## Text excerpt
BRIEF DESCRIPTION OF THE DRAWINGS

[0013]FIG. 1 is a simplified block diagram of an internetwork router in accordance with one embodiment of the invention.

[0014]FIG. 2 is a block diagram depicting a dynamic routing system according to an illustrative embodiment of the present invention.

[0015]FIG. 3 is a block diagram depicting the function of a routing information base manager according to an illustrative embodiment of the present invention.

[0016]FIG. 4 is a block diagram depicting the flow of information for notification of the BGP protocol of a change to an active BGP route according to one embodiment of the present invention.

[0017]FIG. 5 is a block diagram depicting the flow of information for routing protocols to register for notification of changes to routes stored in the routing information base.

[0018]FIG. 6 is a flow chart illustrating a process in which a route lookup sub-component handles a registration request from a protocol according to one embodiment of the present invention.

[0019]FIG. 7 is a block diagram depicting the flow of information according to an illustrative implementation of a route redistribution feature of the present invention.

DETAILED DESCRIPTION OF EMBODIMENTS OF THE PRESENT INVENTION

[0020] Embodiments of the present invention are now described with reference to the figures where like reference numbers indicate identical or functionally similar elements. FIG. 1 is a simplified block diagram of an internetwork router 110 in accordance with one embodiment of the invention. Router 110 generally includes one or more routing protocol processors (RPP) 112, a plurality of line cards 114, and an interconnection network 116. Although only three line cards 114 are shown in order to simplify the figure, any number of line cards can be used. RPP 112 includes routing components that are adapted to implement selected routing protocols to route data packets to, and receive data packets from, a peer network component (peer) 118 located in external switch network 120 and connected to internetwork router 110. Peer 118 can be, for example, a peer router or other network component. Individual line cards 114 receive incoming packets at respective ports 122 and deliver the incoming packets to RPP 112 as designated by information contained in the packets. Similarly, line cards 114 transfer packets received from RPP 112 to an appropriate destination, such as peer network component 118, through respective ports 122 as designated by information contained in the packets.

[0021] Interconnection network 116 is generally adapted to establish communication links between RPP 112 and line cards 114. Line cards 114 handle the forwarding of data packets. In one embodiment, line cards 114 include a forwarding information base (FIB) that stores information indicating the route that is to be employed to forward data packets to each of a plurality of IP destinations. Alternatively the forwarding information base can reside in RPP 112, which provides the forwarding information to line cards 114. The forwarding information stored in the forwarding information base is determined by a routing information base (RIB) manager with reference to a plurality of routing protocols as will be described below. The RIB manager, in turn, provides the forwarding information to the forwarding information base.

## What needs to be done
Answer these questions using the patent excerpt:
(a) What does FIG. 3 depict?
(b) What three components does router 110 generally include?
(c) What determines the forwarding information stored in the forwarding information base?
The listing has no connection to the patent excerpt or to anything asked about it.

## Data excerpt
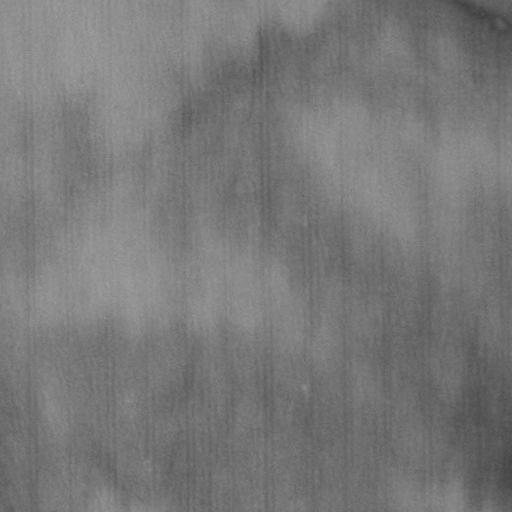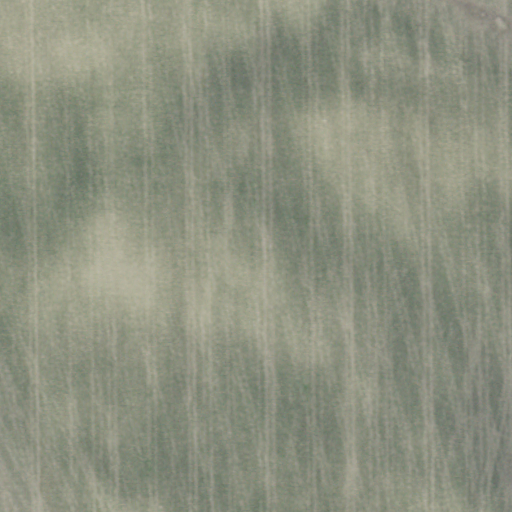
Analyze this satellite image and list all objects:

## Written solution
(a) The function of a routing information base manager.
(b) One or more routing protocol processors (RPP) 112, a plurality of line cards 114, and an interconnection network 116.
(c) A routing information base (RIB) manager, with reference to a plurality of routing protocols.